ABSTRACT: This study aimed to examine the association between the interval from ejaculation to analysis and epididymal and accessory sex gland function in relation to sperm motility. Ejaculates from 1079 men assessed for infertility were analyzed according to World Health Organization guidelines. Biochemical markers were measured in semen to assess the function of the epididymis (neutral α-glucosidase [NAG]), prostate (prostate-specific antigen [PSA] and zinc), and seminal vesicles (fructose). Three groups were defined according to time from ejaculation to analysis: G_≤30 (24–30 minutes), G_31–60 (31–60 minutes), and G_>60 (63–180 minutes). The proportion of progressively motile sperm was significantly lower in G_>60 than in G_≤30 (mean difference, 8.0%; 95% confidence interval [CI], 2.0%–13%) or G_31–60 (mean difference, 6.0%; 95% CI, 1.0%–12%). The proportion of rapid progressive sperm motility was significantly higher in G_≤30 compared with G_31–60 (mean difference, 3.0%; 95% CI, 1.0%–5.0%) and G_>60 (mean difference, 6.0%; 95% CI, 1.0%–10%). Sperm morphology and viability did not vary significantly between the groups.
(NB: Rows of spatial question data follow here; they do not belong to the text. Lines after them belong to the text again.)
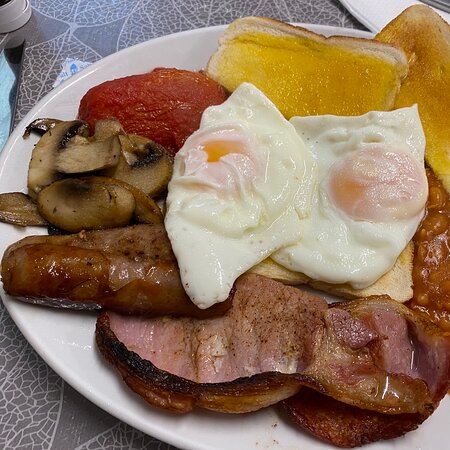
You are a GUI agent. You are given a task and a screenshot of the screen. Output one action in this format:
    pyautogui.click(x=<x>, y=<y>)
    Task: Click on the white plate
    
    Given the screenshot: What is the action you would take?
    pyautogui.click(x=231, y=443)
However, PSA levels in G_>60 were 29% and 31% significantly lower than in G_≤30 (95% CI, 3.0%–54%) and G_31–60 (95% CI, 7.0%–58%), respectively. Moreover, men in G_>60 had 29% and 17% significantly lower zinc compared with those in G_≤30 (95% CI, 4.0%–69%) and G_31–60 (95% CI, 4.0%–64%), respectively. Levels of NAG and fructose did not differ significantly between the groups. There were negative associations between the ejaculation-to-analysis interval and sperm motility and levels of PSA and zinc. In male infertility assessments, semen analysis should be performed within 60 minutes of ejaculation.